A Threshold survey of HAP recipients last year found that 48 percent were paying top-ups ranging from €20 to €575 per month, directly to their landlord.
“More worryingly, of those who were happy to disclose the amounts they pay, 20% were paying more than 30% of their net income on rent and a further 10% were paying more than 40% of their net income,” says the Threshold spokesperson.
Darren Darley set up a GoFundMe page to finance his rent top-ups, he says.
Darley says he has been in emergency accommodation for 18 months. He became homeless after a violent attack on the street left him with a brain injury and he couldn’t work, he says.
He was only recently approved for the Homeless HAP scheme. “The paperwork and process involved is a nightmare,” says Darley.
Still, he needs to add to the €990 he would get from the state.
One studio he saw recently was a converted box room with a microwave and a shared bathroom, he says. The rent was €1,250.
He wants somewhere where his daughter can stay too, he says. “Some of the places were absolute kips, I need to get something decent.”
Scraping Together a Deposit
On a busy Facebook group for tenants and landlords on the HAP scheme with 11,000 members, some say they’ve lost out on homes because they couldn’t come up with deposits.
It’s down to tenants to pay the deposits on HAP properties, say guidelines for the scheme.
In 2018, Victoria Macaria and her partner were sleeping in the living room in his mother’s house when she became pregnant with their first baby.
Macaria was working in a call centre. Her partner was a student at the time.
They joined the Fingal County Council social housing list, she says, but are way down at 1,250 in the queue.
They were granted HAP in the meantime and were lucky to find a place for €1,500 a month, she says.
She and her partner had to borrow money for their deposit on a three-bed rental home from parents, she says.
“We were lucky we were able to borrow from family,” she says. “Not everyone can do that.”
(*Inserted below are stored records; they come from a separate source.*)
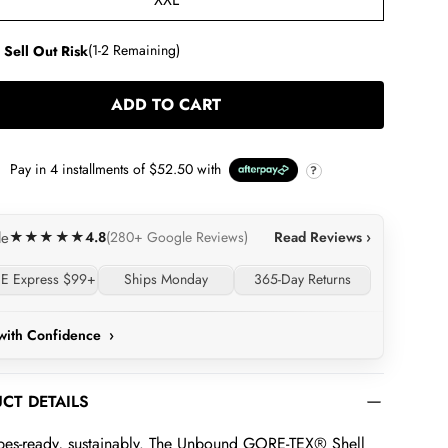
XXL
 Sell Out Risk
(1-2 Remaining)
ADD TO CART
LOADING...
Pay in
4
installments of
$52.50
with
?
4.8
Read Reviews ›
le
★★★★★
(280+ Google Reviews)
E Express $99+
Ships Monday
365-Day Returns
with Confidence
›
CT DETAILS
pes-ready, sustainably. The Unbound GORE-TEX® Shell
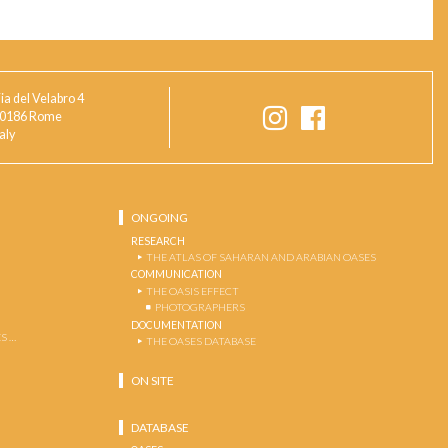
ia del Velabro 4
0186 Rome
taly
ONGOING
RESEARCH
THE ATLAS OF SAHARAN AND ARABIAN OASES
COMMUNICATION
THE OASIS EFFECT
PHOTOGRAPHERS
DOCUMENTATION
S …
THE OASES DATABASE
ON SITE
DATABASE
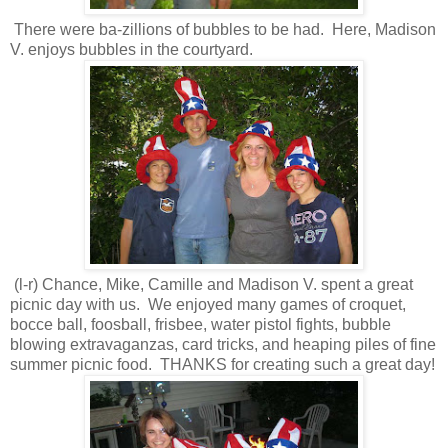
There were ba-zillions of bubbles to be had. Here, Madison
V. enjoys bubbles in the courtyard.
(l-r) Chance, Mike, Camille and Madison V. spent a great
picnic day with us. We enjoyed many games of croquet,
bocce ball, foosball, frisbee, water pistol fights, bubble
blowing extravaganzas, card tricks, and heaping piles of fine
summer picnic food. THANKS for creating such a great day!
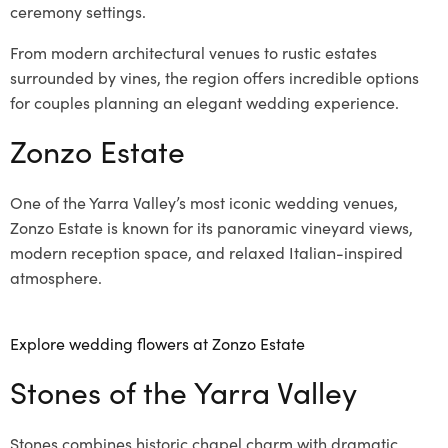
ceremony settings.
From modern architectural venues to rustic estates
surrounded by vines, the region offers incredible options
for couples planning an elegant wedding experience.
Zonzo Estate
One of the Yarra Valley’s most iconic wedding venues,
Zonzo Estate is known for its panoramic vineyard views,
modern reception space, and relaxed Italian-inspired
atmosphere.
Explore wedding flowers at Zonzo Estate
Stones of the Yarra Valley
Stones combines historic chapel charm with dramatic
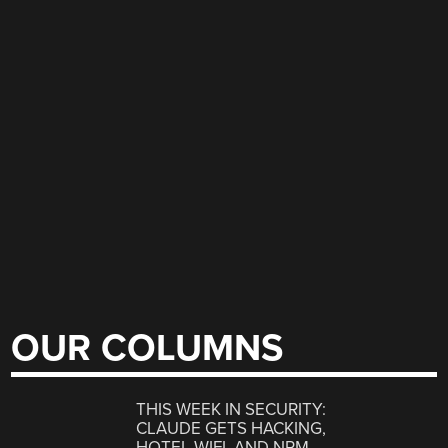
OUR COLUMNS
THIS WEEK IN SECURITY:
CLAUDE GETS HACKING,
HOTEL WIFI, AND NPM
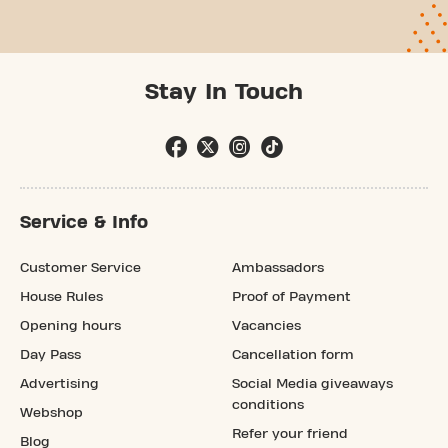
Stay In Touch
Service & Info
Customer Service
Ambassadors
House Rules
Proof of Payment
Opening hours
Vacancies
Day Pass
Cancellation form
Advertising
Social Media giveaways
conditions
Webshop
Refer your friend
Blog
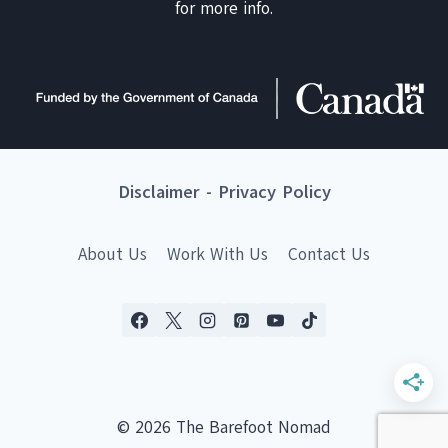
for more info.
Disclaimer
-
Privacy Policy
About Us
Work With Us
Contact Us
© 2026 The Barefoot Nomad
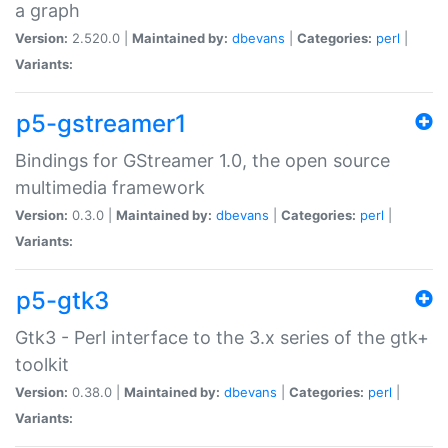
a graph
Version:
2.520.0 |
Maintained by:
dbevans
|
Categories:
perl
|
Variants:
p5-gstreamer1
Bindings for GStreamer 1.0, the open source
multimedia framework
Version:
0.3.0 |
Maintained by:
dbevans
|
Categories:
perl
|
Variants:
p5-gtk3
Gtk3 - Perl interface to the 3.x series of the gtk+
toolkit
Version:
0.38.0 |
Maintained by:
dbevans
|
Categories:
perl
|
Variants:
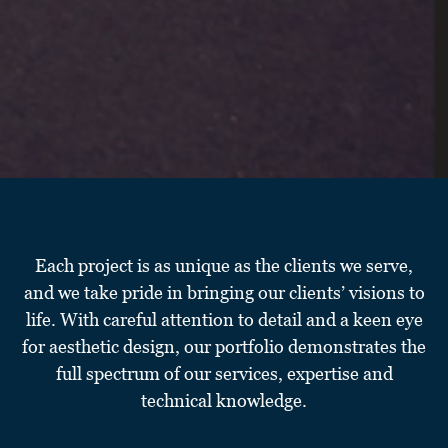
Each project is as unique as the clients we serve,
and we take pride in bringing our clients’ visions to
life. With careful attention to detail and a keen eye
for aesthetic design, our portfolio demonstrates the
full spectrum of our services, expertise and
technical knowledge.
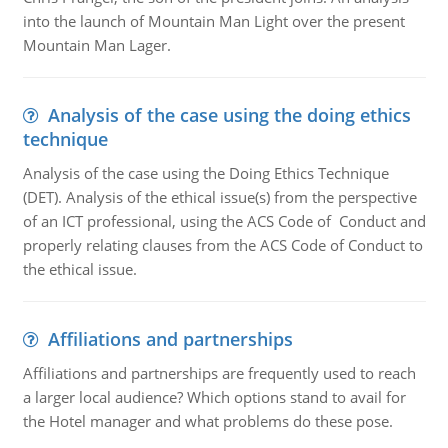
into the launch of Mountain Man Light over the present
Mountain Man Lager.
Analysis of the case using the doing ethics
technique
Analysis of the case using the Doing Ethics Technique
(DET). Analysis of the ethical issue(s) from the perspective
of an ICT professional, using the ACS Code of Conduct and
properly relating clauses from the ACS Code of Conduct to
the ethical issue.
Affiliations and partnerships
Affiliations and partnerships are frequently used to reach
a larger local audience? Which options stand to avail for
the Hotel manager and what problems do these pose.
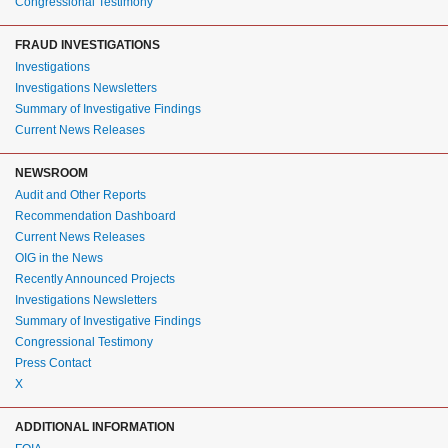
Congressional Testimony
FRAUD INVESTIGATIONS
Investigations
Investigations Newsletters
Summary of Investigative Findings
Current News Releases
NEWSROOM
Audit and Other Reports
Recommendation Dashboard
Current News Releases
OIG in the News
Recently Announced Projects
Investigations Newsletters
Summary of Investigative Findings
Congressional Testimony
Press Contact
X
ADDITIONAL INFORMATION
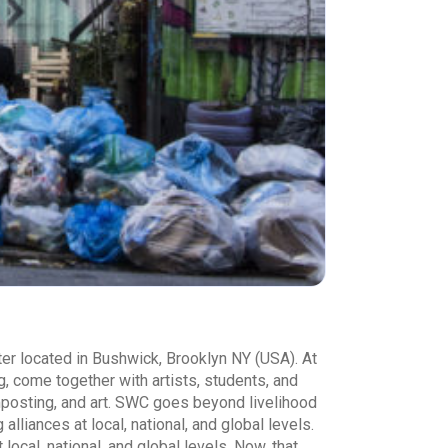
er located in Bushwick, Brooklyn NY (USA). At
g, come together with artists, students, and
mposting, and art. SWC goes beyond livelihood
lliances at local, national, and global levels.
cal, national, and global levels. Now, that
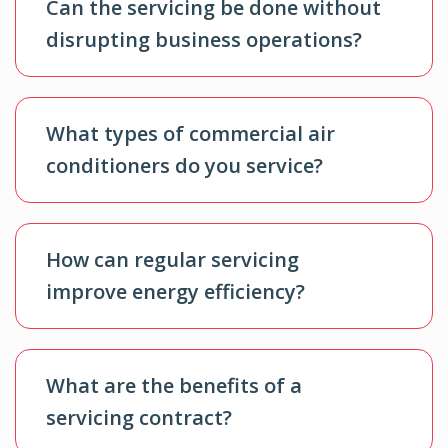
Can the servicing be done without
disrupting business operations?
What types of commercial air
conditioners do you service?
How can regular servicing
improve energy efficiency?
What are the benefits of a
servicing contract?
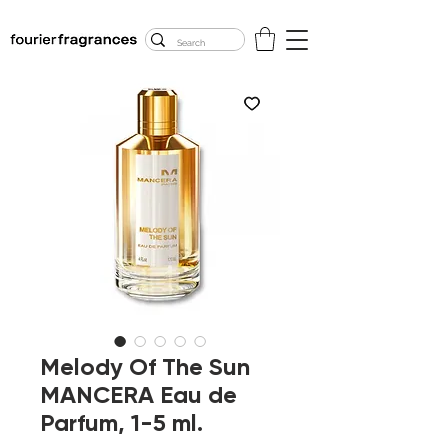
FREE U.S. SHIPPING
$50.00+
Melody Of The Sun
MANCERA Eau de
Parfum, 1-5 ml.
In the end, Intreo refunded the deposit money they had borrowed from family members. (Others report that this was not refunded to them.)
“Under HAP, local authorities do not pay deposits or rent in advance,” says the council spokesperson. “In some cases, tenants who qualify for HAP may also be eligible to apply for assistance from the Department of Social Protection.”
Macaria and her partner didn’t just have to borrow money for the deposit. They also had to rack up some debt to cover the first few months of rent.
The deal was that HAP would cover a good chunk of the rent of €1,500 a month, she says. They pay €65 per week to the council and a top-up of €250 per month to the landlord.
But getting on to the HAP scheme was far from straightforward with piles of forms to fill in and proof to gather. “It was horrible,” she says.
They did the paperwork but didn’t realise there was a delay in the payment being processed until after they moved into the house.
Macaria earns around €2,000 per month so they used her wages to pay the rent and bills for the next three months. Groceries, nappies, and toiletries all went on the credit card.
She says she was told by staff in Fingal Council Council that the rent subsidy would be backdated, and she’d get that back, once the HAP application was processed.
But that was wrong, she says, and the money was never back paid.
A year on, Macaria and her partner still owe around €3,000 on the credit card, she says.
She expects a Christmas bonus from work soon. “Even though we have two kids now, instead of buying presents we are putting it all to the credit card,” she says.
Macaria wants to see written terms and conditions for the HAP scheme, detailing in what circumstances the subsidy is back paid, she says.
“A 12-week delay is not unheard of or unusual, but delays are dependent on the relevant local authority,” says the spokesperson for Threshold.
HAP is paid from the date that all the correct documentation and paperwork is submitted, in full, says the spokesperson for Dublin City Council.
After that, the council processes the application in 10 to 15 working days they say.
Macaria says they are still staying positive. “Thank god we have a house for [the children] because the house is really nice.”